Personal information
- Full name: Timothy Martyn Rees
- Born: 4 September 1974 (age 51) Loughborough, Leicestershire, England
- Height: 5 ft 2 in (1.57 m)
- Batting: Right-handed
- Bowling: right-arm off break

Domestic team information
- 2002–2003: Lancashire
- 2002: Lancashire Cricket Board

Career statistics
| Competition | First-class | List A |
| Matches | 1 | 2 |
| Runs scored | 16 | 7 |
| Batting average | 16.00 | 7.00 |
| 100s/50s | –/– | –/– |
| Top score | 16 | 7* |
| Balls bowled | – | – |
| Wickets | – | – |
| Bowling average | – | – |
| 5 wickets in innings | – | – |
| 10 wickets in match | – | – |
| Best bowling | – | – |
| Catches/stumpings | 1/– | 2/– |
- Source: Cricinfo, 10 June 2012

= Tim Rees =

English cricketer

Timothy Martyn Rees (born 4 September 1974) is a former English cricketer. Rees is a right-handed batsman who bowls right-arm off break.

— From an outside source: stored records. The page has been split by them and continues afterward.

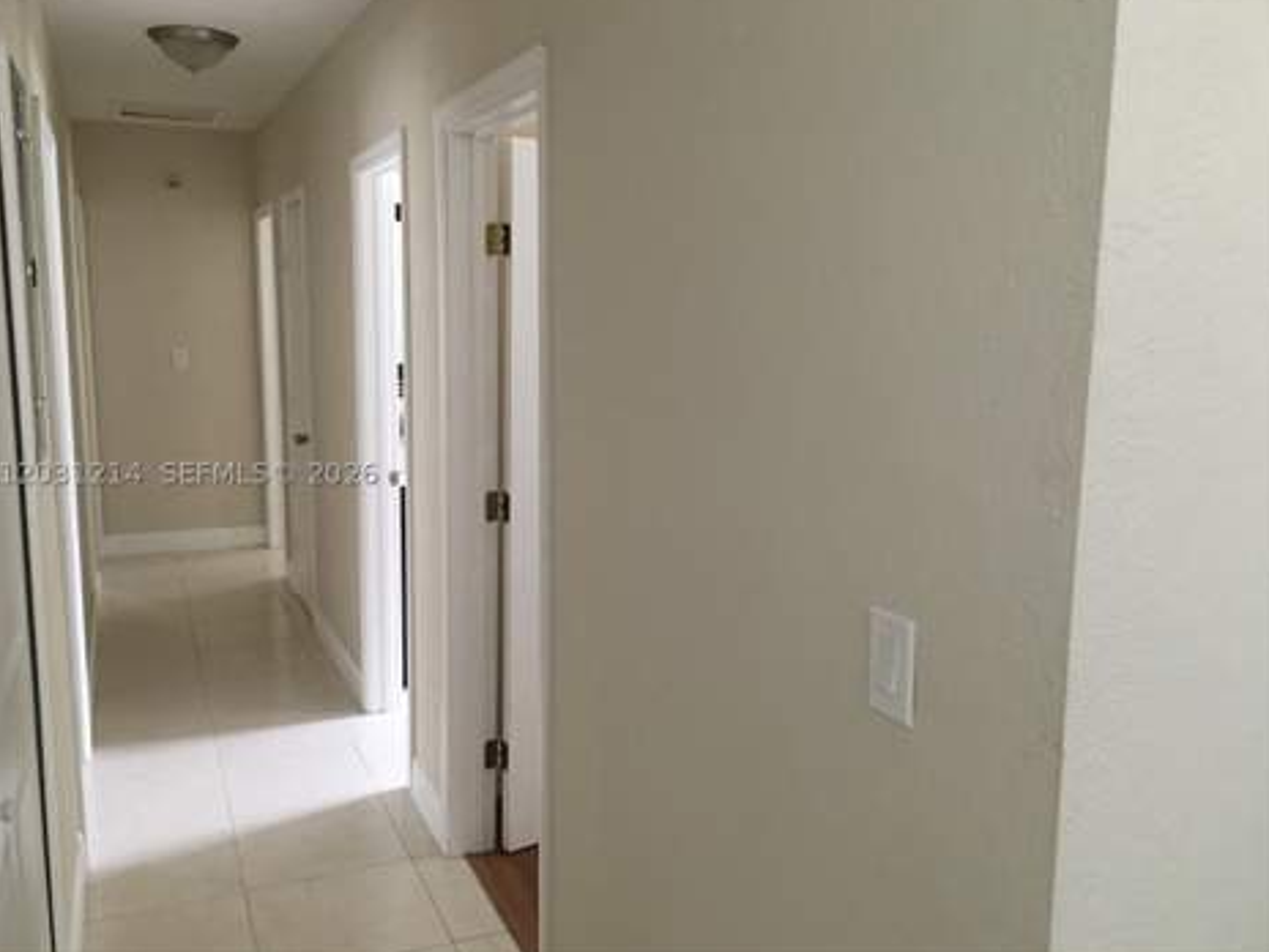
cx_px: 629
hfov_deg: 60.0
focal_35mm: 30
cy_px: 473
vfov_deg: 46.8
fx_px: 1100
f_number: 2.2
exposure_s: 1/15
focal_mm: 4.15
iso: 80
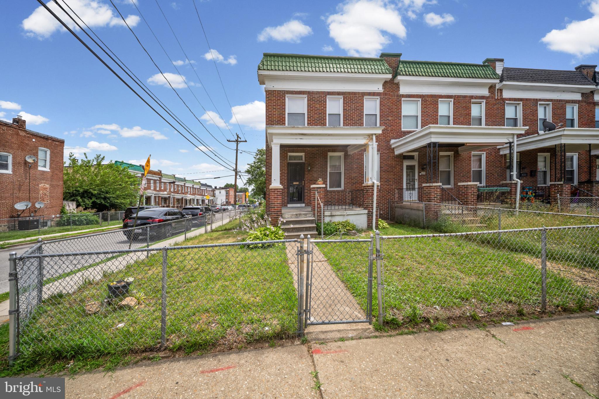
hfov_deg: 112.6
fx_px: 200
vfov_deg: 90.0
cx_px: 300
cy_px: 200
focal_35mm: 12
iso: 50
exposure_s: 1/125
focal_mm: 12
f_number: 9
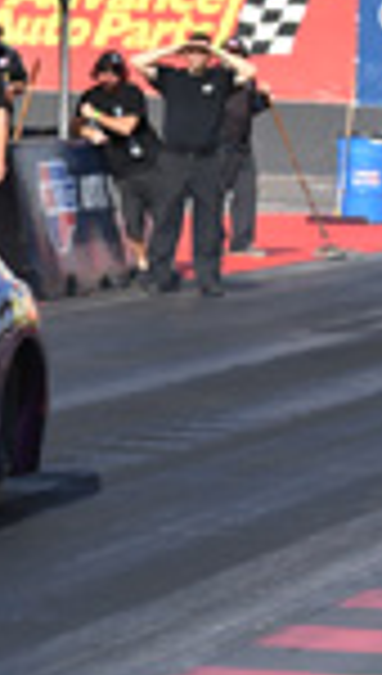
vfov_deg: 7.4
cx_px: -301
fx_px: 5229
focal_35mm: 292
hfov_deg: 4.1
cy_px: 281
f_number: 5.6
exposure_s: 1/2000
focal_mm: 70
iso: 160
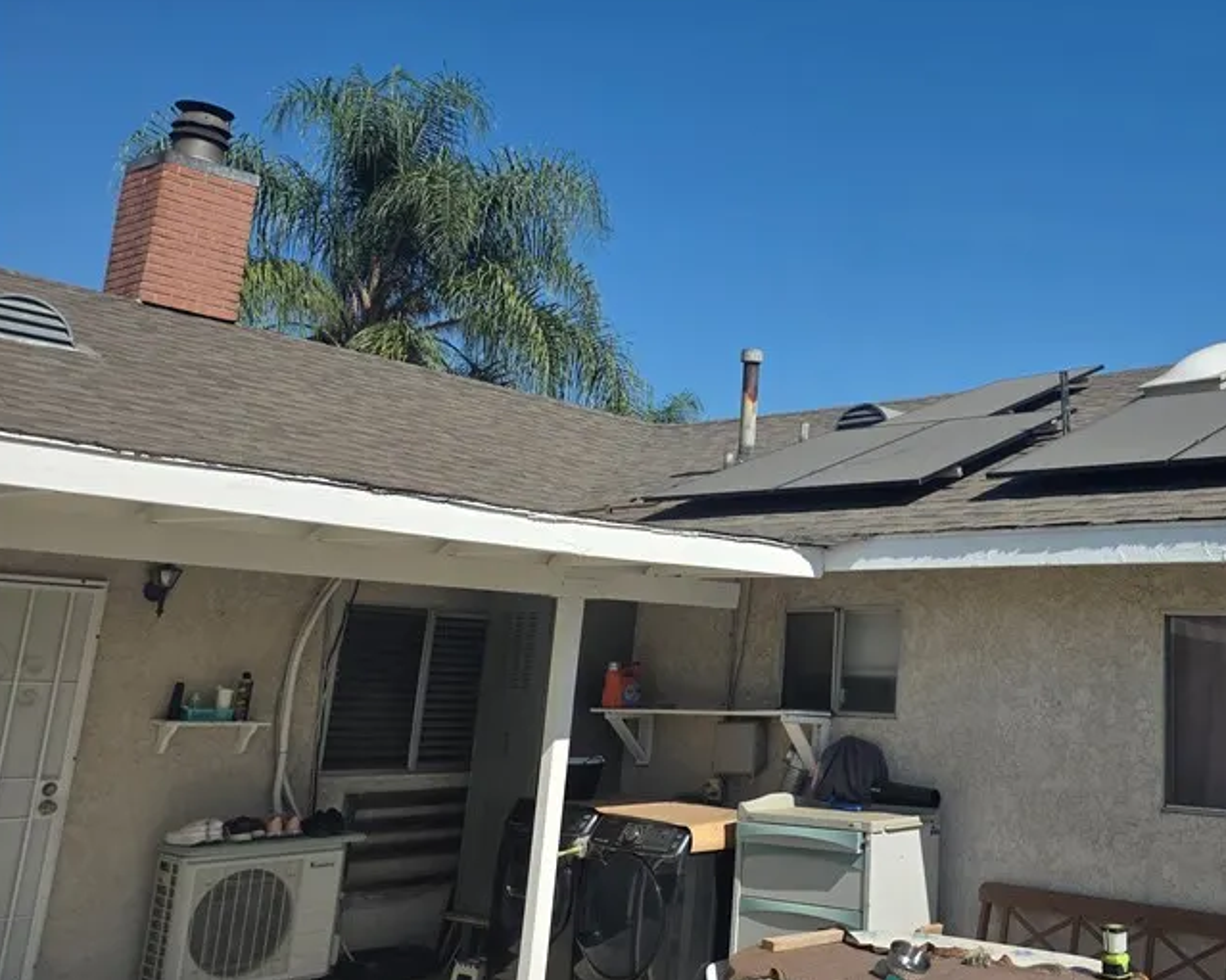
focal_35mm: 36
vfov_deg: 41.0
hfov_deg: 47.7
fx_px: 1306
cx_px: 971
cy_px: 393
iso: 80
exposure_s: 1/7333
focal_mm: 6.3
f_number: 1.7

Rees made his debut in county cricket for the Lancashire Cricket Board against Shropshire in the 2002 MCCA Knockout Trophy. In that same season he made a single first-class appearance for Lancashire against Somerset at the County Ground, Taunton, in the County Championship. He batted once in the match, scoring 16 runs in Lancashire's first-innings, before he was dismissed by Matthew Bulbeck. It was in that same season that he also made his List A debut against Middlesex at the Denis Compton Oval in the 2002 Norwich Union National League. He made a second List A appearance the following season against India A at Stanley Park, Blackpool. He thereafter appeared for the Lancashire Second XI, with Rees agreeing a new contract during the 2004 season. However, with opportunities limited at Lancashire, he left the county during the 2005 season.